**DESCRIPTION OF THE TASK**:
Copy each entry exactly, leaving nothing out.

**INPUT DATA**:
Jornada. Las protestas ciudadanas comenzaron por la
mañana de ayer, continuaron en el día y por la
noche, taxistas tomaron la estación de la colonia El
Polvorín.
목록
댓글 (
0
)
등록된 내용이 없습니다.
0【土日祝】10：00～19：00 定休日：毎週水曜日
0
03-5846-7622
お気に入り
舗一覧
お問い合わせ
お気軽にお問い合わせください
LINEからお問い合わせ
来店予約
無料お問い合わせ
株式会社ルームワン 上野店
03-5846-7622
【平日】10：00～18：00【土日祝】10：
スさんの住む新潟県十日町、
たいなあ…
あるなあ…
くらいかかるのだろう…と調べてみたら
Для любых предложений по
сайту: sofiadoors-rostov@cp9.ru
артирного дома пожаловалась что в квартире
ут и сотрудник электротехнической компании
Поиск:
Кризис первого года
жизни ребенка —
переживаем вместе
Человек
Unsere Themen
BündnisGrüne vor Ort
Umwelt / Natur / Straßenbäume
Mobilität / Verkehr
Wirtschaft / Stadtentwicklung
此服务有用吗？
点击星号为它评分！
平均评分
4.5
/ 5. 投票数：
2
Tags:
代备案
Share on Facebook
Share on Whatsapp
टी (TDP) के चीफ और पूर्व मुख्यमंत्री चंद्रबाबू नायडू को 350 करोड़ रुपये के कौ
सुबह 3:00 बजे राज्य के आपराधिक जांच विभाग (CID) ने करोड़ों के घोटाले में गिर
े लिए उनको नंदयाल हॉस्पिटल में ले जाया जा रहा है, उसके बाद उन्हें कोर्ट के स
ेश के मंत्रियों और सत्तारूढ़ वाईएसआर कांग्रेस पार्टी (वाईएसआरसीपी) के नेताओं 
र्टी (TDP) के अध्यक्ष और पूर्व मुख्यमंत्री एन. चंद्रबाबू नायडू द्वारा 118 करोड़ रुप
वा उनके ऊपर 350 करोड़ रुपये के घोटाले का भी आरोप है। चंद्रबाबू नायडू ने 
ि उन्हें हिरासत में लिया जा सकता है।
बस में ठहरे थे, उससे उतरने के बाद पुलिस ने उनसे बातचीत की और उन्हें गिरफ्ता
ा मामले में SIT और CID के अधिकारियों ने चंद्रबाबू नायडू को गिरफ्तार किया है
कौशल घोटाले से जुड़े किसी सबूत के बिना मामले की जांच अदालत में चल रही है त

**SOLUTION TO THIS EXERCISE**:
Jornada. Las protestas ciudadanas comenzaron por la
mañana de ayer, continuaron en el día y por la
noche, taxistas tomaron la estación de la colonia El
Polvorín.
목록
댓글 (
0
)
등록된 내용이 없습니다.
0【土日祝】10：00～19：00 定休日：毎週水曜日
0
03-5846-7622
お気に入り
舗一覧
お問い合わせ
お気軽にお問い合わせください
LINEからお問い合わせ
来店予約
無料お問い合わせ
株式会社ルームワン 上野店
03-5846-7622
【平日】10：00～18：00【土日祝】10：
スさんの住む新潟県十日町、
たいなあ…
あるなあ…
くらいかかるのだろう…と調べてみたら
Для любых предложений по
сайту: sofiadoors-rostov@cp9.ru
артирного дома пожаловалась что в квартире
ут и сотрудник электротехнической компании
Поиск:
Кризис первого года
жизни ребенка —
переживаем вместе
Человек
Unsere Themen
BündnisGrüne vor Ort
Umwelt / Natur / Straßenbäume
Mobilität / Verkehr
Wirtschaft / Stadtentwicklung
此服务有用吗？
点击星号为它评分！
平均评分
4.5
/ 5. 投票数：
2
Tags:
代备案
Share on Facebook
Share on Whatsapp
टी (TDP) के चीफ और पूर्व मुख्यमंत्री चंद्रबाबू नायडू को 350 करोड़ रुपये के कौ
सुबह 3:00 बजे राज्य के आपराधिक जांच विभाग (CID) ने करोड़ों के घोटाले में गिर
े लिए उनको नंदयाल हॉस्पिटल में ले जाया जा रहा है, उसके बाद उन्हें कोर्ट के स
ेश के मंत्रियों और सत्तारूढ़ वाईएसआर कांग्रेस पार्टी (वाईएसआरसीपी) के नेताओं 
र्टी (TDP) के अध्यक्ष और पूर्व मुख्यमंत्री एन. चंद्रबाबू नायडू द्वारा 118 करोड़ रुप
वा उनके ऊपर 350 करोड़ रुपये के घोटाले का भी आरोप है। चंद्रबाबू नायडू ने 
ि उन्हें हिरासत में लिया जा सकता है।
बस में ठहरे थे, उससे उतरने के बाद पुलिस ने उनसे बातचीत की और उन्हें गिरफ्ता
ा मामले में SIT और CID के अधिकारियों ने चंद्रबाबू नायडू को गिरफ्तार किया है
कौशल घोटाले से जुड़े किसी सबूत के बिना मामले की जांच अदालत में चल रही है त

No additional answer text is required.